I am all for going ahead with what is in your heart.
Only you and hubby know what is right for you - you are listening to your body and if it is the right time then I say go for it!
You will know the answer when the time comes.
In the meantime - just know I am holding your hand to help you along the way!
HUGS
Our RE requires a 3 month waiting period in between pregnancies or losses. But, after our first loss, when we went for our consult, she asked if we wanted to wait longer. We'd really thought about it and our thoughts have always been the same. Our grief isnt going to just go away... It will always be there. Being pregnant or not doesnt take it away or even mitigate it. So, waiting 3 months or 3 years... We will still be here... in this place... That's how we've felt after our miscarriages and our infant losses. So, we press on. At some point, I know we'll have to stop, but we havent felt that yet...
I'm glad that you have someone who understands and talks it with you. Listen to your heart.
Sending you warm thoughts...
I am so glad that you're feeling better and are ready to try again. You're doing a great job of listening to your body and heart. Keep it up and definitely blare that music whenever necessary :)
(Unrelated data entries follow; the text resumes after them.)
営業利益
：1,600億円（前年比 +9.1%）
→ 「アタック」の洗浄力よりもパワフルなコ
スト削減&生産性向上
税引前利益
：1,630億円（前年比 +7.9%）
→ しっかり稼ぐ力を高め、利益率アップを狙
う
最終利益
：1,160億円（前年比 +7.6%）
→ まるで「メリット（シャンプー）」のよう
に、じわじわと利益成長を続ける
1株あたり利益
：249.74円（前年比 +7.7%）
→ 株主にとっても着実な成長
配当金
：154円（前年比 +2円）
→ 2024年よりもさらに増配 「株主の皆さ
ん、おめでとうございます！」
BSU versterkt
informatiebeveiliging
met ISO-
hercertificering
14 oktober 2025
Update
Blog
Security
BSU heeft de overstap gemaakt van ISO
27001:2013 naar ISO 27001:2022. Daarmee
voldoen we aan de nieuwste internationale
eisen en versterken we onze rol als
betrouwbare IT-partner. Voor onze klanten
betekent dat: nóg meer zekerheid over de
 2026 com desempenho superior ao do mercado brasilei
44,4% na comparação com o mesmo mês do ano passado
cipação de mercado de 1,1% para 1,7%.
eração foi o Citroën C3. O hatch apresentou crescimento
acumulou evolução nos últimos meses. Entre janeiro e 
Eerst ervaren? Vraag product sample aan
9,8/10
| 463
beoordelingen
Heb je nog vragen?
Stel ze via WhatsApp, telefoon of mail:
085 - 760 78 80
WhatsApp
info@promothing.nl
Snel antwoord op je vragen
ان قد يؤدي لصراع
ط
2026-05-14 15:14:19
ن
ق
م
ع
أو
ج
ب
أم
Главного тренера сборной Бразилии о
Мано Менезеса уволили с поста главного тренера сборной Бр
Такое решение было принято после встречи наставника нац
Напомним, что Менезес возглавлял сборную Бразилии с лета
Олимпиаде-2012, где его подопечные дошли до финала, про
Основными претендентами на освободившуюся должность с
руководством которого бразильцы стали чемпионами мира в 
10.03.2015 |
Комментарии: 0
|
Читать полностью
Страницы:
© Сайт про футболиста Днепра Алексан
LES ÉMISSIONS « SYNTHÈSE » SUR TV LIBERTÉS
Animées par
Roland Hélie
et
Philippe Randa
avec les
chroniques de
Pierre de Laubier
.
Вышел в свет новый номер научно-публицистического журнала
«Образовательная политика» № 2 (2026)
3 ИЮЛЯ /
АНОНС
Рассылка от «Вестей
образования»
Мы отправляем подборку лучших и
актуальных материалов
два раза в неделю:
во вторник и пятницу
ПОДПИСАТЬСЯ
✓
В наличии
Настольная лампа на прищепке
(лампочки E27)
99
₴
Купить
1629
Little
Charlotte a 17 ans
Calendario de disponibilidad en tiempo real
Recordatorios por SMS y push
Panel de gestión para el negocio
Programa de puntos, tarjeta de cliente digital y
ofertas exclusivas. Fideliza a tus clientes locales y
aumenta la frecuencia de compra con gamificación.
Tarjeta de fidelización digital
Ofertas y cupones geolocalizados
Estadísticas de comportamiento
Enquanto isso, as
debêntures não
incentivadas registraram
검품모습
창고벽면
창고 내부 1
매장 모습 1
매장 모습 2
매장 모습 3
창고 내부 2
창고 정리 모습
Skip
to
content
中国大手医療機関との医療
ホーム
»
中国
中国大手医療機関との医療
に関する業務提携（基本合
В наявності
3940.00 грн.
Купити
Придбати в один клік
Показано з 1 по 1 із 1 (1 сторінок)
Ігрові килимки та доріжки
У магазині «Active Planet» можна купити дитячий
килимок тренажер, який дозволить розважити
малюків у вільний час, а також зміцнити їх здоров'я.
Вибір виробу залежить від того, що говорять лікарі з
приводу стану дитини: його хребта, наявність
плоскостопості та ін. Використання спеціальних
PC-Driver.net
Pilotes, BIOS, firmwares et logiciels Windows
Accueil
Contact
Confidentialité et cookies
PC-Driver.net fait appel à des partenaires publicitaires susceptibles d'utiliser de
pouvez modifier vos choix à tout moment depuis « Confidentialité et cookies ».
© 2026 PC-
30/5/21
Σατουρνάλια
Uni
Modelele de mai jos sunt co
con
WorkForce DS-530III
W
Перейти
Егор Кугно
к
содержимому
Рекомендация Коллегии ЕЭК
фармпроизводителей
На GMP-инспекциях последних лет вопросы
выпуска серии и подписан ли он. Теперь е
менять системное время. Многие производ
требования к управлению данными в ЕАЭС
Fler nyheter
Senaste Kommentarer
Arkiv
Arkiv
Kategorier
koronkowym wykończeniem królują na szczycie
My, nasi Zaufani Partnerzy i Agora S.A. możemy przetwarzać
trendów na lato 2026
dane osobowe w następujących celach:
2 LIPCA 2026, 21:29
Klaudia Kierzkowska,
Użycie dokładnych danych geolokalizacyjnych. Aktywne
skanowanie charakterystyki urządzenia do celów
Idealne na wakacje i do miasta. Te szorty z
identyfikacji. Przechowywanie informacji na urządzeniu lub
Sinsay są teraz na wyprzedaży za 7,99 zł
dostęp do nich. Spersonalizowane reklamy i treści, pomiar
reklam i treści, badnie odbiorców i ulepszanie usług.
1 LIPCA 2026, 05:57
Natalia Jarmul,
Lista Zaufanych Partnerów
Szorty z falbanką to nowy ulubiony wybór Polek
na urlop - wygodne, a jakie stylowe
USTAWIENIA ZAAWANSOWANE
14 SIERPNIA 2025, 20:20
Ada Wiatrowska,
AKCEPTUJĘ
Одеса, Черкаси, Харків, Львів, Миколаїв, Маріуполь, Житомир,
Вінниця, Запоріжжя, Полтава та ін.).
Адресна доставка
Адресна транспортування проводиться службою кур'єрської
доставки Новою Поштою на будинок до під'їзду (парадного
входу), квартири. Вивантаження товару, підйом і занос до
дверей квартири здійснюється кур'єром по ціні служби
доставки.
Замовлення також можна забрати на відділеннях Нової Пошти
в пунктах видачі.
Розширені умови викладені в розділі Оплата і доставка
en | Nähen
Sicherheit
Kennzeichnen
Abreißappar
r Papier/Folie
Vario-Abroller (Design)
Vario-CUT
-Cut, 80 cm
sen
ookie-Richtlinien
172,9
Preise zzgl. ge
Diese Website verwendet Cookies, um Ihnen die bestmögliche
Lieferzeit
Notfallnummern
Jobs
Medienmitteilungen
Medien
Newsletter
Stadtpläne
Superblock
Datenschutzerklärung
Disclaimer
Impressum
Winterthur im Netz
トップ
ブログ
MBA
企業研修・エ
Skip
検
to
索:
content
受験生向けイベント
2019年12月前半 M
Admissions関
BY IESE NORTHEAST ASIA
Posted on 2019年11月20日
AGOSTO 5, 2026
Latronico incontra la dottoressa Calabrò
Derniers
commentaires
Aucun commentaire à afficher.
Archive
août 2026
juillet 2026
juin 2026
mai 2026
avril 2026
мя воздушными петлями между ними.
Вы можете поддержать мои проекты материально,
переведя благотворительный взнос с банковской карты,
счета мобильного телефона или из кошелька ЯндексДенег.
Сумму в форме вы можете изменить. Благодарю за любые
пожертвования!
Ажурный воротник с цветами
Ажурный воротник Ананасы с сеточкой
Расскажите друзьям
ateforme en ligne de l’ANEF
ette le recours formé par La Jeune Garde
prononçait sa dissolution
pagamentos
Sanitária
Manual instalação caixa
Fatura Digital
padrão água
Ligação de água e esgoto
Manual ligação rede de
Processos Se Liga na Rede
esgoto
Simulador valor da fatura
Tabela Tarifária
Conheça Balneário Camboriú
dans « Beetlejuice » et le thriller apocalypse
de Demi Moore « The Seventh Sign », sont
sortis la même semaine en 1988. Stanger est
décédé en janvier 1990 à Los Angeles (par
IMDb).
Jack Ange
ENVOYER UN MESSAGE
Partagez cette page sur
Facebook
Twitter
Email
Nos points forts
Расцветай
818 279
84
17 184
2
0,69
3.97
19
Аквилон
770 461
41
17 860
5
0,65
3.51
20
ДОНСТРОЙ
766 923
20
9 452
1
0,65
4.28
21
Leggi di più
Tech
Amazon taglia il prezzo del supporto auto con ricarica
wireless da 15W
I'm sending good thoughts to you!!
It's nice to have you and your intuitive blogging back. So glad you are jumping into it again. I have heard amazing things about CCRM and am considering them myself for the next round.
Hey... thanks for your kind words on my blog. I would totally understand if you couldn't be keeping up to date with me, and impressed that you have.
Loving that you have plans. I think it helps so much in the healing to have something else to focus on.
Wishing you the best of luck next time around!!
i'm glad you can feel the "healing" starting to runs through your veins. it takes such time for us to reset ourselves back. i'm so glad you are looking ahead, i'm looking out there along the horizon with you.
and thank you so much for your sweet words the last few days.
Glad your body is on the mend; I am finally feeling like I am myself again the past few days (I'm a week ahead of you). I am going to cycle in June (43, so no more messin around here!) and today's b/w showed my HCG was 10. I am loving the drug-free me right now, and I hope you get there soon. Take the time your body needs, and if you're ready sooner than 3 months go for it.
gotta follow your heart, that is the only way in this particular department. the pressure of the ticking clock is so awful, i HATE that feeling. but do try to remind yourself that it's not as if every month your chances are falling further off the charts. if it turns out you're not actually ready next month your odds are pretty much the same following month, and the one after that too. i know you know this but it's so hard not to let it get to you i figured it warranted a friendly reminder :)
I admire so very much your grace under such awful circumstances. I am glad to know you and your husband are there for each other and are willing to walk this path again right away. I wish you both all the best.